[Stored records]
━━━━━━
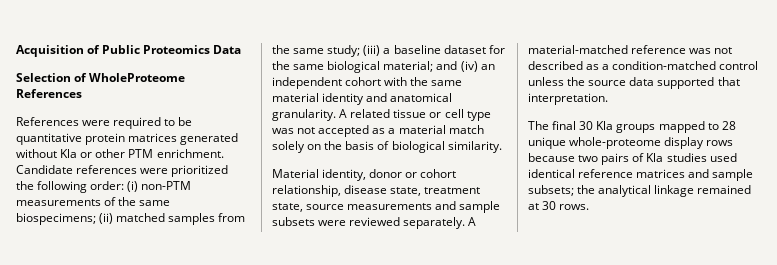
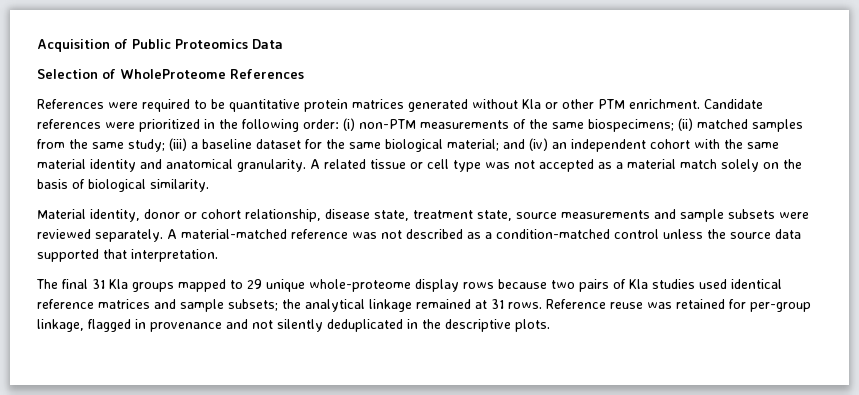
(229, 171) none -> [204,119,215,129] in
[579,121,594,130] 30 -> [92,279,105,289] 31
[721,121,736,130] 28 -> [247,279,262,289] 29
[542,201,590,210] 30 rows. -> [491,299,811,312] [37,319,550,332] 31 rows. Reference reuse was retained for per-group linkage, flagged in provenance and not silently deduplicated in the descriptive plots.

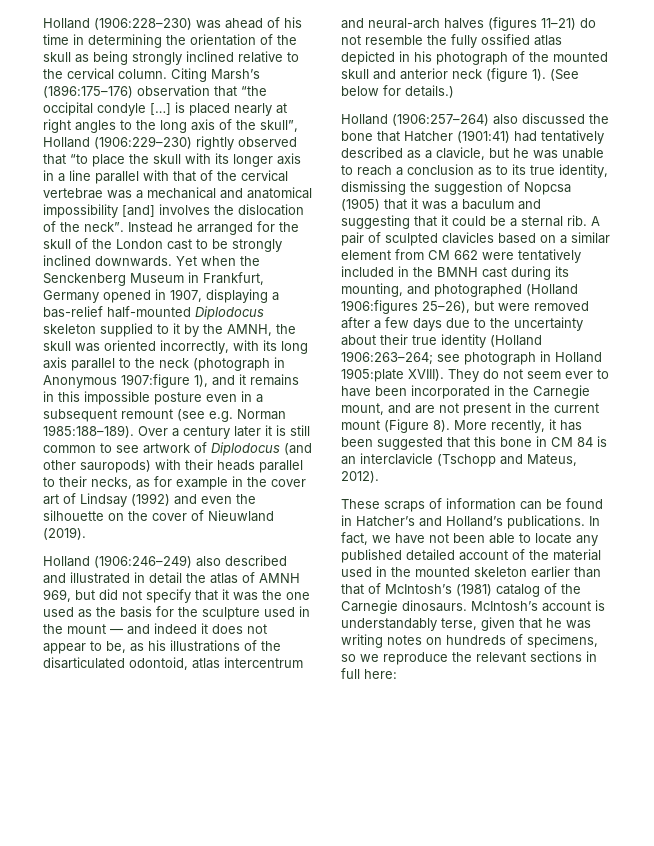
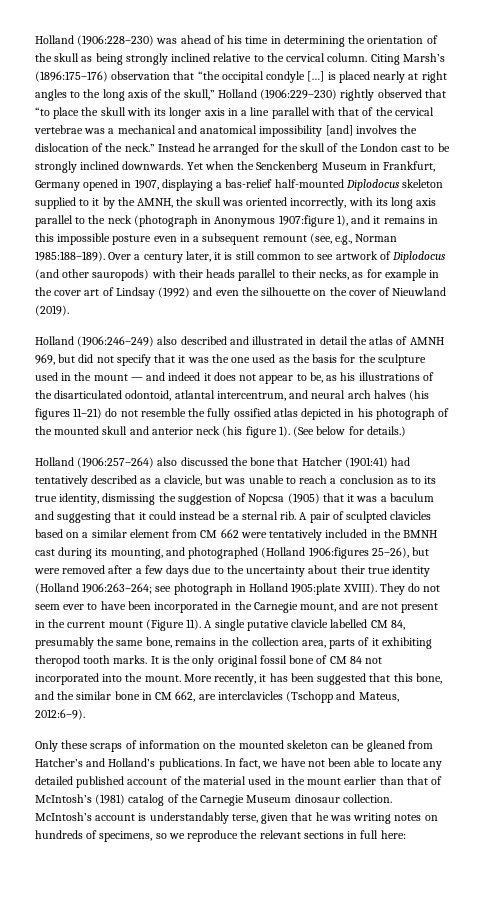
[260,120,298,132] skull”, -> [183,89,215,100] skull,”
[84,222,124,232] neck”. -> [124,143,155,152] neck.”
[177,409,233,422] (see e.g. -> [309,233,353,245] (see, e.g.,
[234,426,261,437] later -> [185,251,211,262] later,
[192,657,303,669] [341,17,537,31] atlas intercentrum and neural-arch halves (figures -> [174,390,430,401] [35,408,70,420] atlantal intercentrum, and neural arch halves (his figures
[486,68,528,82] (figure -> [222,426,277,438] (his figure
[513,148,529,158] he -> (223, 479) none
(486, 221) none -> [179,511,216,520] instead
[433,420,450,432] 8). -> [186,619,405,631] [35,637,432,649] [35,655,383,667] [35,673,181,685] 11). A single putative clavicle labelled CM 84, presumably the same bone, remains in the collection area, parts of it exhibiting theropod tooth marks. It is the only original fossil bone of CM 84 not incorporated into the mount.
[500,436,607,447] [341,453,577,467] [341,471,379,483] [341,498,603,512] [341,515,352,526] bone in CM 84 is an interclavicle (Tschopp and Mateus, 2012). // These scraps of information can be found in -> [415,673,442,684] [35,691,399,703] [35,709,85,720] [35,740,433,752] bone, and the similar bone in CM 662, are interclavicles (Tschopp and Mateus, 2012:6–9). // Only these scraps of information on the mounted skeleton can be gleaned from
[341,549,455,563] published detailed -> [35,776,125,788] detailed published
[415,567,527,577] mounted skeleton -> [307,778,342,785] mount
[402,600,467,612] dinosaurs. -> [246,794,392,803] Museum dinosaur collection.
━━━━━━
▶ **Task goal**
Write out exactly the lines above between the line with "[486,68,528,82] (figure ->" and the line with "[433,420,450,432] 8). ->", inclusive, and nothing beyond them.

▶ **Answer to this problem**
[486,68,528,82] (figure -> [222,426,277,438] (his figure
[513,148,529,158] he -> (223, 479) none
(486, 221) none -> [179,511,216,520] instead
[433,420,450,432] 8). -> [186,619,405,631] [35,637,432,649] [35,655,383,667] [35,673,181,685] 11). A single putative clavicle labelled CM 84, presumably the same bone, remains in the collection area, parts of it exhibiting theropod tooth marks. It is the only original fossil bone of CM 84 not incorporated into the mount.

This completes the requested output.